▶ Document text:

↓↓↓

Driver compatibility. Signify uses their own Xitanium drivers, which are solid—but they're not cross-compatible with all third-party controls. If you're integrating into an existing control system (DALI, 0-10V, etc.), verify the driver's protocol list. I've seen more than one project where a standard 0-10V dimming fixture showed up with a DALI-only driver because the spec sheet was read ambiguously.

Don't assume “Signify” means one type of driver. They make drivers for their own luminaires and for OEM partners. The product numbers matter.

Scenario 3: You want a connected, smart building ecosystem

This is the Signify Hue and Interact territory. The consumer-grade Hue is well-known, but the B2B side—Interact Office, Interact Retail, Interact Hospitality—is less talked about.

Here's a common misconception: "If it's Zigbee/Z-Wave, it'll work with my existing system." Not always true. Signify uses a proprietary Zigbee implementation in many connected products. It's Zigbee 3.0 compliant in theory, but in practice, I've seen cases where a Hue bridge wouldn't discover third-party Zigbee devices (and vice versa).

The Alexa/Zigbee gotcha

If you're integrating with Alexa via a Zigbee-compatible Echo device (like the Echo Plus or Echo Studio), it mostly works with Hue bulbs. But for professional-grade fixtures using Interact, you'll likely need their gateway or a dedicated control system. The assumption that "it's all Zigbee, so it's all compatible" is the rookie mistake I see most often. Cost me a $4,000 redo on a small office install in 2021 when the spec'd drivers couldn't talk to the customer's existing control network.

↑↑↑

▶ Material shown:
↓↓↓

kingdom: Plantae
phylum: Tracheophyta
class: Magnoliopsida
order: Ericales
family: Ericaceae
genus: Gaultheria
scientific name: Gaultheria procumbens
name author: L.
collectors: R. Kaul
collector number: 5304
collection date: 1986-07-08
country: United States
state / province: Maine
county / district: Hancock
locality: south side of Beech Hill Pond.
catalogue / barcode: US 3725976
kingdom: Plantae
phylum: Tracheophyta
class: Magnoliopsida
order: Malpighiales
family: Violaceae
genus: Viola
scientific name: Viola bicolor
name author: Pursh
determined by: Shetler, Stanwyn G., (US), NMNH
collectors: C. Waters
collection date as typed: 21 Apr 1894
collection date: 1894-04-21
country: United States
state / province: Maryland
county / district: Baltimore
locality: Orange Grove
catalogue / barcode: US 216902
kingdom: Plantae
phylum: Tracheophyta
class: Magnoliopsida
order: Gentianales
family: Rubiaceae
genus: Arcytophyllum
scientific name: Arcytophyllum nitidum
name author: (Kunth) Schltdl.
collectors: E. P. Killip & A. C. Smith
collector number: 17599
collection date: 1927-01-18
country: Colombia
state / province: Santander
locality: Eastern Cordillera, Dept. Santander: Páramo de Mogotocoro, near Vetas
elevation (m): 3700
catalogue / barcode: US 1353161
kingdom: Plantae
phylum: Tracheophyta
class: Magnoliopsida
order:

↑↑↑

▶ Tasks:
A: From the Signify passage, list every Interact product line it names on the B2B side.
B: Answer each question from the Signify passage in a few words:
(i) What name does Signify give its own drivers?
(ii) Which Echo devices are given as examples of Zigbee-compatible Echo devices?
(iii) What did the small office install redo cost, and in what year did it happen?
C: Carry the Signify passage forward from its final sentence.

▶ Answers:
A: Interact Office, Interact Retail, Interact Hospitality

B:
(i) Xitanium
(ii) The Echo Plus and the Echo Studio
(iii) $4,000, in 2021

C:
Bottom line: if you want connected lighting, plan for a dedicated control layer. Don't assume plug-and-play with your existing smart home gear. It might work, but it might also be a deal-breaker when you discover it doesn't.

How to figure out which scenario you're in

Honestly, this is the part most guides gloss over with a generic "choose based on your needs." I hate that. Let me give you a simple filter:

  • You're in Scenario 1 if: You need to replace old fixtures, don't need centralized control, and want proven, reliable products. Your budget is probably $50–$200 per fixture depending on finish and size.
  • You're in Scenario 2 if: Your project has specific light output requirements (PPFD for plants, horizontal illuminance for sports, uniformity for roads). You're probably working with a specifier or engineer who has a lighting design in hand. Budget varies hugely by application.
  • You're in Scenario 3 if: You're planning a building-wide system where lighting communicates with HVAC, blinds, or occupancy sensors. Your upfront cost is higher, but the energy savings and occupant satisfaction can justify it. You need to budget for commissioning—that's often 5–10% of the lighting cost and gets overlooked.

I know this sounds basic, but the biggest mistake I see in product specifications is mixing Scenarios. Someone tries to spec a connected system (Scenario 3) for a warehouse that just needs new fixtures (Scenario 1). Or they buy specialized sports lighting (Scenario 2) for a standard parking lot and wonder why they're paying triple.

Take it from someone who's rejected more than a few deliveries: know what you actually need before you look at product lines. Then look at Signify. They have excellent products in all three lanes—and a few that don't fit neatly anywhere.

One last thing: the "formerly Philips" question

Does it matter? For most B2B buyers, no. The product lines, warranties, and distribution channels didn't change with the name. The same Philips-branded fixtures are still available, just with a Signify logo on the company side. If you're used to specifying "Philips" on your drawings, you can still do it—the industry will know what you mean. But legally, the entity is Signify. Update your vendor records and contracts accordingly.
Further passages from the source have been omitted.